New Delhi: With cellphone companies purging a few million customer accounts to comply with a Union government directive on discontinuing services of subscribers whose information has not been verified, complaints regarding unwarranted deactivations and delays in putting the users back on the network are mounting, at least anecdotally.
While some consumers complain that their connections were terminated without any notice, other subscribers say they cannot get through to the phone firms to receive information on how to reactivate their connections.
The companies, meanwhile, maintain that they either called or sent text messages to customers about the impending action.
Operators had taken out newspaper advertisements asking barred users to approach them with documents.
But consumers, who had submitted their documents while subscribing to connections, were reluctant to submit these again. “When I called them, they said my documents were ‘unavailable,’” said R. Ramanathan, a bank employee from Mumbai. “So, I asked, what does unavailable mean? Have you lost it? If so, tell me.”
Ramanathan, a subscriber of Reliance Communications Ltd, initially refused to submit the documents again, but gave in after remaining disconnected for two weeks.
Ramanathan, one of several barred users who wrote to Mint this week, said he had to send nearly 40 emails over alomst a month to get his connection reactivated. However, his wife’s connection was re-established much sooner. Reliance Communications reactivated it in a few hours after Ramanathan contacted the company’s customer care, he said.
A Reliance Communications spokeman said the company’s policy on disconnections was to first intimate the customer through phone calls and text messages. He said no de-activations were done without informing the subscriber first. “Why would any operator want to lose a customer in a competitive market?” he asked.
Indeed there are no real figures that indicate the extent of such problems in the industry other than anecdotal evidence from individual users.
Mint, for instance, has received reader emails complaining of arbitrary disconnections by several operators. One email is from a retired colonel, Pradeep Kala. A Delhi resident, Kala, who has been using a pre-paid connection from Bharti Airtel Ltd, for six years, says it took eight days to get his connection reactivated after it was abruptly cut without any warning on 2 April.
Kala says he took pains to reach the operator’s customer-care department.
“I tried dialling the short code from my handset, but that was also barred,” he says, “and there was no customer-care number on the website.”
Bharti said it was merely complying with the government directive that a deactivated customer be completely taken off the network, which included calls to customer care helplines.
“We have complied with the process of verification...During this process, we have regularly reminded our customers through SMSs, auto diallers and advertising material to submit their documents before the deadline,” wrote a company spokesman in an email. “The contact number of our helpline is clearly mentioned across all our relationship centres and in the initial purchase kit. Once the documents have been validated at our end, the customer’s mobile connection is activated immediately.”
But, of the six biggest mobile-phone operators, this reporter got through to the customer-care departments of just two—Tata Teleservices and Idea Cellular—despite many attempts.
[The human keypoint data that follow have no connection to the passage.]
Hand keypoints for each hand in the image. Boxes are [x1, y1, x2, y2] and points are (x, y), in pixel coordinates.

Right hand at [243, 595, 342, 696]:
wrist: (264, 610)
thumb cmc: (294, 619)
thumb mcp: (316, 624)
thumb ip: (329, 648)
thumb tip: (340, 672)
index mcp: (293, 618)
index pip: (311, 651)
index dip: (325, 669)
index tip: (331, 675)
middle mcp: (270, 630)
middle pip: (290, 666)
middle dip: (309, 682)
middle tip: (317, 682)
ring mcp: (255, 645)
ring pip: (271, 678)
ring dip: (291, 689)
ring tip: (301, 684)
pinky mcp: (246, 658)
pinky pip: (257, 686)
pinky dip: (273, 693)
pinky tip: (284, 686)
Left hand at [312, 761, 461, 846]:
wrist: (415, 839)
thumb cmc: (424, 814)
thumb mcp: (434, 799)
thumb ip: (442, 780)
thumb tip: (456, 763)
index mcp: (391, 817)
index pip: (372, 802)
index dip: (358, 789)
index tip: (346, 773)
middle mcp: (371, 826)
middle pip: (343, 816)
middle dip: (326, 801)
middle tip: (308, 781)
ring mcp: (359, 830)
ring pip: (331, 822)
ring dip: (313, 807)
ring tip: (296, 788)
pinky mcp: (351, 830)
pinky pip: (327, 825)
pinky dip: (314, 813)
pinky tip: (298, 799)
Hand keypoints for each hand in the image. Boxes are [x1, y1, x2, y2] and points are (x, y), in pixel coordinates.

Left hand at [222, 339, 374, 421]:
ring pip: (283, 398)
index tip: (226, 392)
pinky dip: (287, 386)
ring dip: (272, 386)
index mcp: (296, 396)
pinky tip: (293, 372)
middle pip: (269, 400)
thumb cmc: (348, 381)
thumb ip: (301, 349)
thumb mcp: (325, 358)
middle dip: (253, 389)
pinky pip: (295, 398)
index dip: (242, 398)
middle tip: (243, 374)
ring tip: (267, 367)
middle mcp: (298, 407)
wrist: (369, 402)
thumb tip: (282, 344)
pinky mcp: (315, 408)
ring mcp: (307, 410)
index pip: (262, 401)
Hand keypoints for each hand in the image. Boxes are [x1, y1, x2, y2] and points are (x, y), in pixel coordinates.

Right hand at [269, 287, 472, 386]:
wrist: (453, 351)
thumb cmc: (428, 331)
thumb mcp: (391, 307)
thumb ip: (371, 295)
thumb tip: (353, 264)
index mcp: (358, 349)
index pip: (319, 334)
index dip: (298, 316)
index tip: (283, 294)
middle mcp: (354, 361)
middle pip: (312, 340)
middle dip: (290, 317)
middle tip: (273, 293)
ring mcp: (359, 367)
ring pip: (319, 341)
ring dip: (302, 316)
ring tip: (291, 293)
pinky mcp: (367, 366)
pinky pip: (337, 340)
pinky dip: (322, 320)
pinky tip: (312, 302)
“We have long been demanding a regulation that would put a proper framework in place for dealing with consumer grievances,” says Sriram Khanna, coordinator for National Consumer Helpline (NCH), a consumer rights organization.
Khanna said NCH will check on operators logging off ‘life-time’ pre-paid subscribers, who pay a one-time fee of around Rs1,000 and get guaranteed incoming calls for 20 years. This pricing plan is seen as being less profitable for most companies. Indian cellular firms have disconnected over five million customers after the verification exercise. The department of telecommunications had asked them to complete the process by 31 March, fearing misuse of cellphones by criminal elements.